Henry had been at this same site just 62 years ago when Victor set up a temporary recording studio on the upper floor of what was the Guy W. Smith Moving Co. Henry played guitar during that nine-day recording session which included other blues artists such as Jaydee Short, Roosevelt Sykes, Clifford Gibson and Walter Davis.
This event was sponsored by the Kentuckiana Blues Society and the Cultural Diversity Program and was the second performance of the River City Blues Series. The concert was sold out a week before the show, with some excellent publicity. Leroy opened the show playing several traditional blues songs on his National Tricone and an electric '50s vintage National that Leroy claims has never had to have a string replaced on it.
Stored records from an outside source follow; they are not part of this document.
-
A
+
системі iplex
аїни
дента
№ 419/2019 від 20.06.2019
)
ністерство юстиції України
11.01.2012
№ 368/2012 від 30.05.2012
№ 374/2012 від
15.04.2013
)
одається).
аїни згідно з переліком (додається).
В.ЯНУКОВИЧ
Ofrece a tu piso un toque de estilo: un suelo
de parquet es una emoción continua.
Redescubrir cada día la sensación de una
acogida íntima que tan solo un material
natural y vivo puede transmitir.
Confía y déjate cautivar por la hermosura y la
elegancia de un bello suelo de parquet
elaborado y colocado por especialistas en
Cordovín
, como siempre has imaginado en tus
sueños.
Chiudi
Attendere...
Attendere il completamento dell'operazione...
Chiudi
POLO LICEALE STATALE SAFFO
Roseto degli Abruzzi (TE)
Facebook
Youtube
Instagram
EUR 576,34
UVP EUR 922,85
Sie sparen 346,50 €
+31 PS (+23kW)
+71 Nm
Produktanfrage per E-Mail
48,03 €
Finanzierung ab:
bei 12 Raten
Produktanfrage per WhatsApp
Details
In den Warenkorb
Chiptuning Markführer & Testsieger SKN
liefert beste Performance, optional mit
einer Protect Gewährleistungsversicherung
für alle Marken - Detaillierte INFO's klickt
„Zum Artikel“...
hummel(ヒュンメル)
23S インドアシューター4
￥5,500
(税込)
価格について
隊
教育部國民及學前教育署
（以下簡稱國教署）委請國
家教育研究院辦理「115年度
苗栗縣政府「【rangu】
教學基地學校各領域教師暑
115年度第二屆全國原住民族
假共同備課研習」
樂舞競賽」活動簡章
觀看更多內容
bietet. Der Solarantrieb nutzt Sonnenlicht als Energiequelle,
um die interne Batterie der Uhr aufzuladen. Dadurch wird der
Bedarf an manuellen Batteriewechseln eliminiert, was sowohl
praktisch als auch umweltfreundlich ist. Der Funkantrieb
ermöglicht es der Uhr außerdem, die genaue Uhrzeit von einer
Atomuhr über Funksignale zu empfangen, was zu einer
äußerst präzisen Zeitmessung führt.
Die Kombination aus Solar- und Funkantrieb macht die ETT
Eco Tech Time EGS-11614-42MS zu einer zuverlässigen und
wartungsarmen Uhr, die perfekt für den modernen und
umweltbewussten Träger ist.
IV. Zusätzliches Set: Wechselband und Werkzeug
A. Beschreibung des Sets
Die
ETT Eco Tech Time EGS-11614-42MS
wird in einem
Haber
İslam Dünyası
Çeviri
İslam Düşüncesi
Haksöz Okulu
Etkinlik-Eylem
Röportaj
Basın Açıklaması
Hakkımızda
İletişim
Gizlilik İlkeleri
Leroy is involved with Nighthawk Records and is an authority on St. Louis blues. Many of his songs were preceded with insights of different guitar techniques by these early musicians.
When it was Henry' s turn, he ambled out wearing a tan suit with an open collar and hat. He sat down at the piano and commenced to play and sing an hour of both improvisational and blues standards, drawing inspiration from Sykes, Davis, Lonnie Johnson and St. Louis Jimmy. It was a trip back in time to the barrel houses, joints and house-rent parties of the '30s and '40s.
Hearing this formative style of urban blues from an original master was a memorable experience. I occasionally need to get re-acquainted to these early styles of the blues to appreciate the evolution of the music.
Henry performed several classics like Sykes' "44 Blues" and "I've Had My Fun," plus many songs composed on the spot with lyrics like "I walked all night but the streets got tired of me." I think he could have played the ivories and sung all night long but it was time for a break during which he signed autographs and chatted with his admirers.
The performance was closed with both Henry and Leroy playing guitar and trading vocals. The guitar was Henry's original instrument but, as he says today, the piano is "my major," and that is where Henry's natural genius of the blues shows the best.